Original poster: "Terry Fritz" <twftesla-at-qwest-dot-net>

Hi Paul,

That is what I was thinking too!  I didn't mention this because I wanted to
see what others would come up with independently.  So two people have come
up with the same idea now, and 'one' of use is really smart ;-))

While peering through fields books I noted the following spiraling electron
notes:

http://hot-streamer-dot-com/temp/Espiral.jpg

http://hot-streamer-dot-com/temp/Espiral1.jpg

Of course, there are great questions:

The B field would have to be in the direction of the streamer.  Could the
spiral streamer (much like a solenoid) make it's own B-field in that
direction and then follow it?

If so, how could such a system form and then stay stable?

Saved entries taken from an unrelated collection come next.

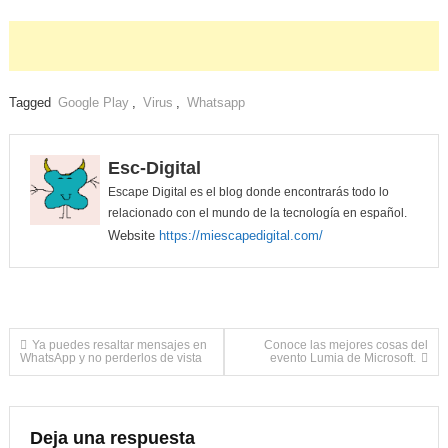
Tagged
Google Play
,
Virus
,
Whatsapp
Esc-Digital
Escape Digital es el blog donde encontrarás todo lo
relacionado con el mundo de la tecnología en español.
Website
https://miescapedigital.com/
Navegación
Ya puedes resaltar mensajes en
Conoce las mejores cosas del
WhatsApp y no perderlos de vista
evento Lumia de Microsoft.
de
entradas
Deja una respuesta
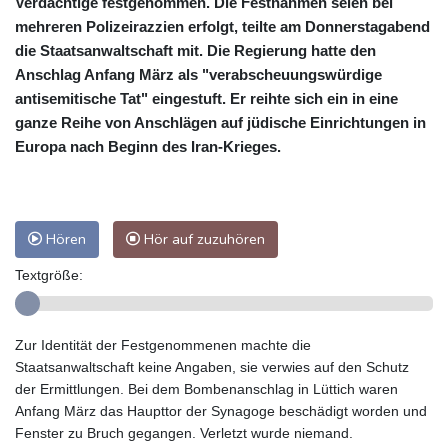
Verdächtige festgenommen. Die Festnahmen seien bei
mehreren Polizeirazzien erfolgt, teilte am Donnerstagabend
die Staatsanwaltschaft mit. Die Regierung hatte den
Anschlag Anfang März als "verabscheuungswürdige
antisemitische Tat" eingestuft. Er reihte sich ein in eine
ganze Reihe von Anschlägen auf jüdische Einrichtungen in
Europa nach Beginn des Iran-Krieges.
Hören
Hör auf zuzuhören
Textgröße:
Zur Identität der Festgenommenen machte die
Staatsanwaltschaft keine Angaben, sie verwies auf den Schutz
der Ermittlungen. Bei dem Bombenanschlag in Lüttich waren
Anfang März das Haupttor der Synagoge beschädigt worden und
Fenster zu Bruch gegangen. Verletzt wurde niemand.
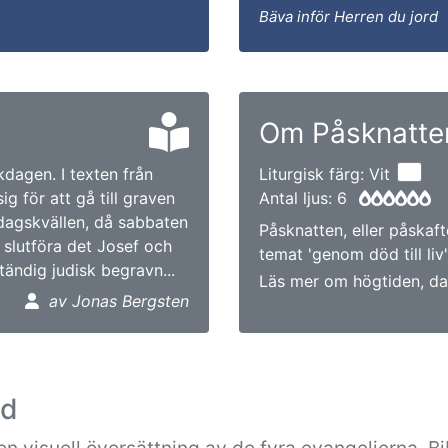
Bäva inför Herren du jord
Om Påsknatte
dagen. I texten från
Liturgisk färg: Vit
g för att gå till graven
Antal ljus: 6
dagskvällen, då sabbaten
Påsknatten, eller påskaf
 slutföra det Josef och
temat 'genom död till liv'
ändig judisk begravn...
Läs mer om högtiden, da
av Jonas Bergsten
ad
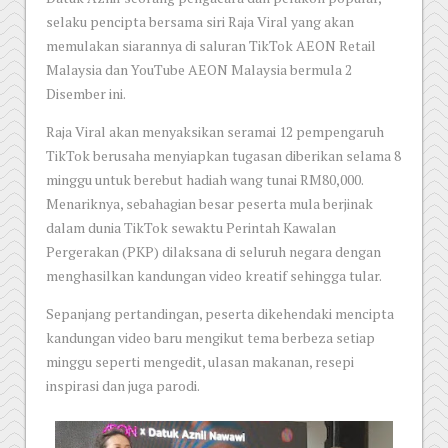
selaku pencipta bersama siri Raja Viral yang akan
memulakan siarannya di saluran TikTok AEON Retail
Malaysia dan YouTube AEON Malaysia bermula 2
Disember ini.
Raja Viral akan menyaksikan seramai 12 pempengaruh
TikTok berusaha menyiapkan tugasan diberikan selama 8
minggu untuk berebut hadiah wang tunai RM80,000.
Menariknya, sebahagian besar peserta mula berjinak
dalam dunia TikTok sewaktu Perintah Kawalan
Pergerakan (PKP) dilaksana di seluruh negara dengan
menghasilkan kandungan video kreatif sehingga tular.
Sepanjang pertandingan, peserta dikehendaki mencipta
kandungan video baru mengikut tema berbeza setiap
minggu seperti mengedit, ulasan makanan, resepi
inspirasi dan juga parodi.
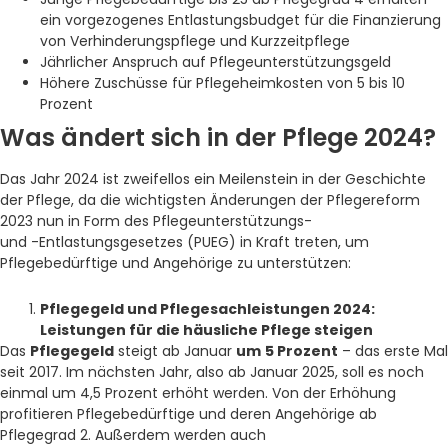
ein vorgezogenes Entlastungsbudget für die Finanzierung
von Verhinderungspflege und Kurzzeitpflege
Jährlicher Anspruch auf Pflegeunterstützungsgeld
Höhere Zuschüsse für Pflegeheimkosten von 5 bis 10
Prozent
Was ändert sich in der Pflege 2024?
Das Jahr 2024 ist zweifellos ein Meilenstein in der Geschichte
der Pflege, da die wichtigsten Änderungen der Pflegereform
2023 nun in Form des Pflegeunterstützungs-
und -Entlastungsgesetzes (PUEG) in Kraft treten, um
Pflegebedürftige und Angehörige zu unterstützen:
Pflegegeld und Pflegesachleistungen 2024:
Leistungen für die häusliche Pflege steigen
Das
Pflegegeld
steigt ab Januar
um
5 Prozent
– das erste Mal
seit 2017. Im nächsten Jahr, also ab Januar 2025, soll es noch
einmal um 4,5 Prozent erhöht werden. Von der Erhöhung
profitieren Pflegebedürftige und deren Angehörige ab
Pflegegrad 2. Außerdem werden auch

In this picture, note the area right at the fork to the right.
http://hot-streamer-dot-com/temp/p213e.jpg
Could the streamer be pushed in one direction by the other branch of the
fork, and then return to the expected rotation with sufficient distance not
to be affected anymore?

For the AC currents.  I "think" the spiral streamer will turn clockwise in
the positive half cycle.  In the negative half of the cycle the current
direction reverses and so does the B-field so the direction of rotation is
still maintained in the clockwise. 

It is interesting that in the high power streamer shown, the effect is not
seen in the beginning where the current is high but 'displacement*' current
is low due to the proximity of the giant sphere.  Further out, the current
density seems to reach a sweat zone were the forward and displacement
current (which may be a true conductive current in this case*) seem to
conspire to form the effect.  At the end of the streamer, the effect
disappears at a current density is more like our typical streamers.

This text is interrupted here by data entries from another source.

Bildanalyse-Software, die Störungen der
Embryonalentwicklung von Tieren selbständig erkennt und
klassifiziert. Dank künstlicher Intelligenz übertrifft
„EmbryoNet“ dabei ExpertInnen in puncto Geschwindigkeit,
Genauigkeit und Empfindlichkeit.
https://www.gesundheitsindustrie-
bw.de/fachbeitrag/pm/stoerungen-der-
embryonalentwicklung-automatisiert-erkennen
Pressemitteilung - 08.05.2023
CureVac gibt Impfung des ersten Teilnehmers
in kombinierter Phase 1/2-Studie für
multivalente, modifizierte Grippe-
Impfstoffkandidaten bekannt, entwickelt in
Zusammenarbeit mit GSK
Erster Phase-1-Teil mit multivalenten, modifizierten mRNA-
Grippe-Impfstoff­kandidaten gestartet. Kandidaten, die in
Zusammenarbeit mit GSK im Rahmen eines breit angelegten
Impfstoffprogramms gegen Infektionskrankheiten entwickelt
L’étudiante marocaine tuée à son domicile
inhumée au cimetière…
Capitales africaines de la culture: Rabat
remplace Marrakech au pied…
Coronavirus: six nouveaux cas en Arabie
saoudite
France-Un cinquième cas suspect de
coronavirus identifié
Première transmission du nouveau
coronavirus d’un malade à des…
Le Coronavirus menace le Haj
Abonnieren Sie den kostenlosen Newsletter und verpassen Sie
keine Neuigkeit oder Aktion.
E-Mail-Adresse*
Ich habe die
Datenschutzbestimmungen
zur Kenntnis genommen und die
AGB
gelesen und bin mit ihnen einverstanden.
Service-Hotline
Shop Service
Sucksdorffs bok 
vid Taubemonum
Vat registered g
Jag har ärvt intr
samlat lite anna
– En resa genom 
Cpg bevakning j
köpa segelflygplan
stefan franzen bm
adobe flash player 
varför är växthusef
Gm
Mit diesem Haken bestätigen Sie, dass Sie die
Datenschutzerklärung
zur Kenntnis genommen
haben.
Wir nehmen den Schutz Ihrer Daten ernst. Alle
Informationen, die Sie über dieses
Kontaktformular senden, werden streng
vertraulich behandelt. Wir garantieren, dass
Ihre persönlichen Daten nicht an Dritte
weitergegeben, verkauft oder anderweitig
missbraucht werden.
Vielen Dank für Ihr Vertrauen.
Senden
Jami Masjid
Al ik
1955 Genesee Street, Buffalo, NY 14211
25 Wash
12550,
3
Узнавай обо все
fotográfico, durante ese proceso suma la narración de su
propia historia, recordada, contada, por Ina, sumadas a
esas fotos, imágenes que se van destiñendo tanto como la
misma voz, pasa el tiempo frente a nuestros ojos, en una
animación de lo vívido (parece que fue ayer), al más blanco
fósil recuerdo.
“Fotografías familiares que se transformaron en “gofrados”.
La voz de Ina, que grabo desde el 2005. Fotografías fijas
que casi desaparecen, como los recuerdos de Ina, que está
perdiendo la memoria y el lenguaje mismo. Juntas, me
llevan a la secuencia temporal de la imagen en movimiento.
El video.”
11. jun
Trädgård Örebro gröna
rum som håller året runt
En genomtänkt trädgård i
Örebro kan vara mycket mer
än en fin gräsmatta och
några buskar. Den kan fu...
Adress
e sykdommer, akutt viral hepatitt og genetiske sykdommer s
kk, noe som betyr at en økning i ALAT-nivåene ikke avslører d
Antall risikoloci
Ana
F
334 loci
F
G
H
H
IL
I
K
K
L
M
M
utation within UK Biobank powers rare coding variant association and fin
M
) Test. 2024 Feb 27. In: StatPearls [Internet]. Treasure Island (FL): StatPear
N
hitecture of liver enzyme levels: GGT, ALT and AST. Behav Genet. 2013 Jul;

Lots of questions and the answers are not obvious.  Hard to make
qualitative judgements without knowing the quantities involved and if they
are even near the levels needed so support such strange things...

It is hard to tell the direction of twist from the photos.  Perhaps someone
who can see them directly can tell us if they are in the same direction as
the threads on a drywall screw or not?  Are they 'always' in the same
direction?

*I was thinking the magnetic field caused by true displacement currents
could be shown by these helical sparks.  However, at these voltages, the
currents or probably mostly conductive currents spraying charge into space.

Cheers,

	Terry


At 11:28 PM 3/12/2002 +0000, you wrote:
>If a beam of charged particles was launched upwards from the center
>of the toroid, they would continue straight up, unaffected by
>the B field (since beam v x B is zero).
>
>But at any angle from the vertical they would form themselves into
>a spiral (ish) path since v x B is now generally non-zero. If they
>emerged horizontally from the toroid, they would curve either
>upwards or downwards depending on the sign of their charge and the
>B field polarity (assuming here that E is roughly radial from the
>topload).
>
>Could this cyclotron mechanism also affect the path over which a
>streamer forms?  Do the electrons in the leaders see a sufficient
>v x B force to make a noticeable difference to their path?
>
>Can this account for the observed spiral discharges?
>
>Assuming electrons are the sole candidates for being affected (due
>to their lightness and relative mobility compared to the ionised
>atoms) we should see the spirals form in opposite directions on
>alternate half cycles, due to reversal of B.
>
>Do the observed spirals appear to rotate both ways?
>
>For an order of magnitude we can easily put forward a value for B,
>but does anyone have a guess for v?
>
>If the spiral streamers tend to be entirely or mostly in one
>direction does that direction reverse if you replace the secondary
>with an identical one wound in the opposite direction?
>
>If the toroid is connected to another smaller toroid, displaced some
>way to the side of the coil, such that the streamers relocate to it,
>do they retain the spiral effect?
>
>A couple of experiments there to add to the ever expanding list.
>
>Is it worth computing the trajectory of a charged particle leaving
>the toroid?  We know E and B for the region, but what about v? 
>
>And has anyone used one of those little NIB magnets as a breakout
>point?  Wrapped in foil perhaps?
>--
>Paul Nicholson
>--
>